It would be uncharitable to use hindsight to criticize two panelists from the preseason’s “Counting Down the Irish” rankings, but such disbelief may be deserved when two Notre Dame beat writers looked ahead to the 2022 season and failed to consider junior tight end Michael Mayer the surefire most impactful player on the roster.
In their defense, one ranked fellow consensus All-American defensive end Isaiah Foskey as the most impactful player coming into the season, and the other granted that honor to the Irish starting quarterback, Tyler Buchner.
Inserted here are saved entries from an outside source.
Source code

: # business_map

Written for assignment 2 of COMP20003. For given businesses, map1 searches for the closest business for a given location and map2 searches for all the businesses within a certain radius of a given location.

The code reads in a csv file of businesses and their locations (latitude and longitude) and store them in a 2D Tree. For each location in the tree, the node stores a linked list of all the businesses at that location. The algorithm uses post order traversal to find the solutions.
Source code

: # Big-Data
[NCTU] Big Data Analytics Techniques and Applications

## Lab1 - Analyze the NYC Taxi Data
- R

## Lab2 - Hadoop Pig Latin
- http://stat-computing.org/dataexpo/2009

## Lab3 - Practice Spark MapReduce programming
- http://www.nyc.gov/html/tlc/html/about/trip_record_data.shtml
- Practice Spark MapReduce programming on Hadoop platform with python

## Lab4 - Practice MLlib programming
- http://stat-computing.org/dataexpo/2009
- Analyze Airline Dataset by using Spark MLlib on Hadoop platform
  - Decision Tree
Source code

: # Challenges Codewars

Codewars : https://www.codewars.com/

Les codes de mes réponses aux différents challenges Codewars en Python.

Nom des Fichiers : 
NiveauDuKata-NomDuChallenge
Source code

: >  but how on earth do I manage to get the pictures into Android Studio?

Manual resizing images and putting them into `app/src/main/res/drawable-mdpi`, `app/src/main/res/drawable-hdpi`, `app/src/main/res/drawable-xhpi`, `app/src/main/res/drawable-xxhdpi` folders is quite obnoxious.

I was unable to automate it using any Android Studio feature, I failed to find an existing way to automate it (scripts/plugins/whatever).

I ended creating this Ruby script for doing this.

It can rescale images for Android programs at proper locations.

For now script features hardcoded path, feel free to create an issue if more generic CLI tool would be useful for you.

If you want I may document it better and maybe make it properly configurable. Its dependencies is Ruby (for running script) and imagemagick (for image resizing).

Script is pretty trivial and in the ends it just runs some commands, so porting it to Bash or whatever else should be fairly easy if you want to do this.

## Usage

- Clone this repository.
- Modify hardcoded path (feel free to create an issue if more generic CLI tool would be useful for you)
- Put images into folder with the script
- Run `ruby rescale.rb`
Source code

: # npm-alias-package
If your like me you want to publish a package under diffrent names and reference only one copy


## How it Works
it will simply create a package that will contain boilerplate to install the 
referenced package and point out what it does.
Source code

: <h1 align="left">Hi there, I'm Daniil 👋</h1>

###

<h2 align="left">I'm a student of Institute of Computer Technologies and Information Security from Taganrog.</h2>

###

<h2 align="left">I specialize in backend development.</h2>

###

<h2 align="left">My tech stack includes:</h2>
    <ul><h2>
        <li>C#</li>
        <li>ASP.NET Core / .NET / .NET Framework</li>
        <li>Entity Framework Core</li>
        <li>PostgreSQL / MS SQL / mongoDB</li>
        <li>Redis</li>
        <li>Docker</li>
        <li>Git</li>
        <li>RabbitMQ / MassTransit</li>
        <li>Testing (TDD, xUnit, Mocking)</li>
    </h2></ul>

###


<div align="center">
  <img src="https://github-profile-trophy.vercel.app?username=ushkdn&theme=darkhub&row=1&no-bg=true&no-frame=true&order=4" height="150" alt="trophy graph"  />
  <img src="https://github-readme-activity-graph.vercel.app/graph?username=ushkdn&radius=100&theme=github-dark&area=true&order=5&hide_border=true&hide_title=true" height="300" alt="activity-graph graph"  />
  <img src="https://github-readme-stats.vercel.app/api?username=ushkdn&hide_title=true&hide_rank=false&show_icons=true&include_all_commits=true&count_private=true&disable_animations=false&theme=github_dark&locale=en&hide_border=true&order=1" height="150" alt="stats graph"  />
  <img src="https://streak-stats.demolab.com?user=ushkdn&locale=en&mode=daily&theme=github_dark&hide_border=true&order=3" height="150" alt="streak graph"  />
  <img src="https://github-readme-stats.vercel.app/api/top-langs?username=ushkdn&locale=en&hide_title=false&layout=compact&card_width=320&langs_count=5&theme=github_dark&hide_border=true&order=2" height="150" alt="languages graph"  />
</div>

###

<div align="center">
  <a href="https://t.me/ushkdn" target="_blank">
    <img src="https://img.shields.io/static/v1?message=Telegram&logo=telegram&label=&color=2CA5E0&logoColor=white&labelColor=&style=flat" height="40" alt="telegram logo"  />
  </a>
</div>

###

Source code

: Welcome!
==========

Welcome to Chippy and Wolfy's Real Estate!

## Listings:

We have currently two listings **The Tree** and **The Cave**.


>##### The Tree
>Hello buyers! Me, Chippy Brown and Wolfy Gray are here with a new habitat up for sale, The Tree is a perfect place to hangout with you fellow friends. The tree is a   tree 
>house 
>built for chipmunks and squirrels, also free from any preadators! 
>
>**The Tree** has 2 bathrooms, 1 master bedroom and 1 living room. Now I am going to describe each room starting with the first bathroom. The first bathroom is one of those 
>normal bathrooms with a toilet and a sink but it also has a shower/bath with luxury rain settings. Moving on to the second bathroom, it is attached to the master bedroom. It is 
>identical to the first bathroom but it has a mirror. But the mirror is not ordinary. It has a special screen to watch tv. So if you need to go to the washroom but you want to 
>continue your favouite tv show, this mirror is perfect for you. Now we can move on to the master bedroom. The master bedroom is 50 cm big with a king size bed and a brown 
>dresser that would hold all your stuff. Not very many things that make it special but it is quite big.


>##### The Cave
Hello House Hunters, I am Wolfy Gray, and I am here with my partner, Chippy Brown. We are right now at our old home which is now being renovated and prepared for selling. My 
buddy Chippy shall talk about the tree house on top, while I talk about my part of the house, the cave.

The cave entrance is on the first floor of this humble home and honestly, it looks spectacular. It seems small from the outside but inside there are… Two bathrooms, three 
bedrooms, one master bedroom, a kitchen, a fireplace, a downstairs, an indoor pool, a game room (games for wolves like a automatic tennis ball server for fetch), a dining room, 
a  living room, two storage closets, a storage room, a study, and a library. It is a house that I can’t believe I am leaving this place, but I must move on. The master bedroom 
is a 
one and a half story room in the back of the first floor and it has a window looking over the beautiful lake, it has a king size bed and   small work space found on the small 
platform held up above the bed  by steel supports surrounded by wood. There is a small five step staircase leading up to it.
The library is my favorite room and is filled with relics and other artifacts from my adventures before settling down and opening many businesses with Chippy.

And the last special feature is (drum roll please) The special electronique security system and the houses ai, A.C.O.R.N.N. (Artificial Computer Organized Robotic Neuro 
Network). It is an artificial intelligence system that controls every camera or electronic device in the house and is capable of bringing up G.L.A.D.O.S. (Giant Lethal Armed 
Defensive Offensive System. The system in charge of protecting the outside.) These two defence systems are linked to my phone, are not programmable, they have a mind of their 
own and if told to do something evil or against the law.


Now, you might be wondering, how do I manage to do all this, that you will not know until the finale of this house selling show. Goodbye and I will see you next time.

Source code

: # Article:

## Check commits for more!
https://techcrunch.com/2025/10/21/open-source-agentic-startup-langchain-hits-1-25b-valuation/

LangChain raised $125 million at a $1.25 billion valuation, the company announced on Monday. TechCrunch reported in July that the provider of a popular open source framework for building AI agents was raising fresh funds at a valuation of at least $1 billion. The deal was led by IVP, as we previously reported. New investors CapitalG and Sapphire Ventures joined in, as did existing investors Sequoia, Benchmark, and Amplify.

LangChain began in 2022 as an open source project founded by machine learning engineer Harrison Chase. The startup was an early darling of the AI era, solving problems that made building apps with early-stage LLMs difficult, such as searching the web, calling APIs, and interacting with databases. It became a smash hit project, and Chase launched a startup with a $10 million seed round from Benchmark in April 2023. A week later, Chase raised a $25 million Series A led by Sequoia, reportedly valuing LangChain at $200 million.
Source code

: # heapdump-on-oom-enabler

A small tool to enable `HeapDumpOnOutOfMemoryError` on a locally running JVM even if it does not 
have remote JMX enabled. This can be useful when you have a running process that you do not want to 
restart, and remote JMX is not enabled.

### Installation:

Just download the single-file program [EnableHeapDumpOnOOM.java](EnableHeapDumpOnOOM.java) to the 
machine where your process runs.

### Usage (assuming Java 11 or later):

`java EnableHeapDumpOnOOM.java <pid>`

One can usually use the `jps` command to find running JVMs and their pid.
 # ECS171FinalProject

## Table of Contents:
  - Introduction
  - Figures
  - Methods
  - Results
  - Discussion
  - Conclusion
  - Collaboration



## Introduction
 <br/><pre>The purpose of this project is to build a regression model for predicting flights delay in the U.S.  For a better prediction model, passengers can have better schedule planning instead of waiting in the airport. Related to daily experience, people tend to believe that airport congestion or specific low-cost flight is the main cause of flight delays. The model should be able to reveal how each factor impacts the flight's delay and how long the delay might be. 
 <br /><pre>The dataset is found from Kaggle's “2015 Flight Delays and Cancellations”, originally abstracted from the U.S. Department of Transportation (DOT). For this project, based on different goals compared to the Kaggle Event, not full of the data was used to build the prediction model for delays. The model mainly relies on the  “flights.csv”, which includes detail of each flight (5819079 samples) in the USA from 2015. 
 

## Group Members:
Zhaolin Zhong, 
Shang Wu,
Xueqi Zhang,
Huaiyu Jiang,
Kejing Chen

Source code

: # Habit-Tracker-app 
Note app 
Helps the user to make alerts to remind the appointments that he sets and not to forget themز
But when looking back on the 2022 season — and again, to those two’s defense, the annual rankings exercise was done before the season — Mayer’s 67 catches for 809 yards and nine touchdowns were the most impactful aspect of Notre Dame’s season.
The stats themselves do not do Mayer justice. If you cherry-picked the next three players in each statistical category, the combined stat line would be 70 catches for 855 yards and seven touchdowns. Mayer himself was effectively as productive as the next three Irish receivers.
The No. 19 South Carolina Gamecocks certainly consider themselves fortunate they will not have to face Mayer in the Gator Bowl on Dec. 30 (3:30 ET; ABC), the consensus first-team All-American and certain first-round draft pick opting out to begin preparing for the next step in his career.
That is the obvious piece of reviewing the preseason’s “Counting Down the Irish” series. Who else was ranked too low or too high?
Well, Buchner for one, coming in at No. 6 overall, but an injury dispensation can be considered, the sophomore quarterback missing 10-plus games to a shoulder sprain, though now expected back for the bowl game.
Safety Brandon Joseph also ranked too high, at No. 3. Maybe the Northwestern transfer was not a disappointment in 2022, as it is hard to consider anyone on the defense that much of a disappointment when it gave up only 21.2 points per game (adjusting for Marshall’s pick-six) and never more than 20 points when discounting garbage time up until the regular-season finale against USC and Heisman Trophy winner Caleb Williams. But Joseph entered the season with a ball-hawking reputation, and he instead intercepted only one pass and broke up just one more.
The absence of freshman cornerback Benjamin Morrison leaps off the page in retrospect. He did not receive a single vote in the preseason exercise, spurned by all 10 panelists, with not only classmate Jaden Mickey receiving five votes, but a total of eight defensive backs receiving votes instead of him. With five interceptions in November, Morrison assuredly staked a claim to a top-15 ranking next August.
RELATED READING: Counting Down the Irish: The top five
Seemingly any player considered under-ranked, with the benefit of hindsight, should be returning for Notre Dame in 2023. That excludes former Irish quarterback Drew Pyne, but Buchner’s injury dispensation somewhat echoes here, not to mention Notre Dame’s continued intention to land an incoming transfer quarterback.
Sophomore running back Audric Estimé belonged in the top 10, not at No. 25. And in front of him, center Zeke Correll (No. 17), left tackle Joe Alt (No. 9) and right tackle Blake Fisher (No. 8) led the way to keep Pyne upright and the Irish averaging 182.8 rushing yards per game.
Right there, clear as day, is Notre Dame’s path into 2023.
Irish head coach Marcus Freeman continues to hope for an “O-line and D-line driven program,” and Notre Dame should return 54 career starts from those three, alone. Senior guard Andrew Kristofic may add another eight.
For context, entering the 2021 season, the Irish had 31 career starts returning along the offensive line, not counting the additional 31 Cain Madden brought from Marshall.
Defensively, along with Morrison, the return of senior cornerback Cam Hart (No. 10 in the preseason rankings) and possibly of Joseph should lead to a defensive backfield emphasis next year, one that has been lacking for a few seasons, Kyle Hamilton aside.
That, of course, will hinge on Joseph not falling short of broad expectations again, if he does indeed return for a second season in South Bend. Repeating that is not meant as doubling down on diminishing Joseph’s play — Notre Dame gave up 17 passing touchdowns in 12 games and the passer rating against was No. 40 in the country — but to remind of the long-term purpose of these preseason rankings, to gauge how players performed compared to summer’s thinking.
Mayer delivered and then some. Foskey did, too, not to mention fifth-year left guard Jarrett Patterson (No. 4 in the preseason). Joseph may not have simply in that a No. 3 ranking carries with it lofty anticipations.
Those will again accompany the Irish defense moving forward, given it may return as many as 10 starters, but the summer hype likely will focus on Alt and Fisher. They were not given proper consideration in 2022’s preseason; that mistake will not be made again.